Ghana: Cyber Security Authority opened consultation on Draft Cybersecurity (Amendment) Bill including registration requirements

On 1 October 2025, the Cyber Security Authority (CSA) opened a public consultation on the Draft Cybersecurity (Amendment) Bill, until 14 November 2025. The Bill revises the provisions on critical information infrastructure. The Minister, on the advice of the Cyber Security Authority (CSA), may designate computer systems or networks as critical if they are essential to national security, public safety, economic and social well-being, or public health.

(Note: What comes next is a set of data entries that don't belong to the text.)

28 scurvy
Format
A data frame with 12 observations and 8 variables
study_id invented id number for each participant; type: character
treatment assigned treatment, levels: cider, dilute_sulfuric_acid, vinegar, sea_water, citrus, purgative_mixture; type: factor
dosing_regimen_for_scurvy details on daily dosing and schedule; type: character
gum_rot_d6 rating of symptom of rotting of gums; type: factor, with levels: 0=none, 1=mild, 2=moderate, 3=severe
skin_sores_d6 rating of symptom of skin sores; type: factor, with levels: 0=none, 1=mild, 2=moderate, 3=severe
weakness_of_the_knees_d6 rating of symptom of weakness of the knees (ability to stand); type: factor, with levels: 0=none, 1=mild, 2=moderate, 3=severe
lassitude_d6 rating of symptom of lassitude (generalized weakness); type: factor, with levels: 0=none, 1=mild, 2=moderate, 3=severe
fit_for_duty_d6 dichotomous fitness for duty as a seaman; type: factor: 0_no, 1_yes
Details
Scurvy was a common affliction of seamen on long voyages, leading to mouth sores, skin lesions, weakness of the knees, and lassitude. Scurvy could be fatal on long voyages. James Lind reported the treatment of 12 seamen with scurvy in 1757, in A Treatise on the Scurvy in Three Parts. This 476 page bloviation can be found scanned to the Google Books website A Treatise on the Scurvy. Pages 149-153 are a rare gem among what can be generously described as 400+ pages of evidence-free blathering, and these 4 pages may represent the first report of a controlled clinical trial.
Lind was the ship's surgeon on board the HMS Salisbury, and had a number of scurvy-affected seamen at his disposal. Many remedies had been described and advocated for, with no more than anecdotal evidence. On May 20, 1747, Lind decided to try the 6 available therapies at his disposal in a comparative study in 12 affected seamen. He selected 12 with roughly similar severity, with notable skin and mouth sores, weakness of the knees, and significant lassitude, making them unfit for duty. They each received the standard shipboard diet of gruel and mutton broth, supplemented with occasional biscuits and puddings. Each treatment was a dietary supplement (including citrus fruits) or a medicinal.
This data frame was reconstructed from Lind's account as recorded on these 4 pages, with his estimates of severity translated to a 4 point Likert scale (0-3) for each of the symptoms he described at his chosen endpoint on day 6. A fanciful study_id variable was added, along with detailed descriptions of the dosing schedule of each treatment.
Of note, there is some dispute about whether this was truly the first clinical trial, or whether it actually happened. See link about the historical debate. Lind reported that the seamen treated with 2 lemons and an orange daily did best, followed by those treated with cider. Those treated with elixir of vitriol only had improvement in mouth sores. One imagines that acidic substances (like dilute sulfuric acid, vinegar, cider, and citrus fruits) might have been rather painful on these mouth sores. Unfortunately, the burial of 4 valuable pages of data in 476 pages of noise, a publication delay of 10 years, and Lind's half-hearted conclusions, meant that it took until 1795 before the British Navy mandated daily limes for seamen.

The Minister must publish the designation and consider factors such as security, law enforcement, communications, finance, utilities, transportation, government functions, digital services, supply chains, and international business. Owners of designated infrastructure are required to register with the CSA, pay fees, nominate a point of contact, provide verified information, and update the Authority on changes in ownership, with non-compliance attracting administrative penalties. The Minister may also withdraw the designation if the criteria are no longer met, and the withdrawal must be published and notified to the owner. Contraventions of certain provisions carry fines between four thousand and twenty-five thousand penalty units. Sectoral Computer Emergency Response Teams are required to report cybersecurity incidents within 24 hours to the National Computer Emergency Response Team, with penalties for non-compliance.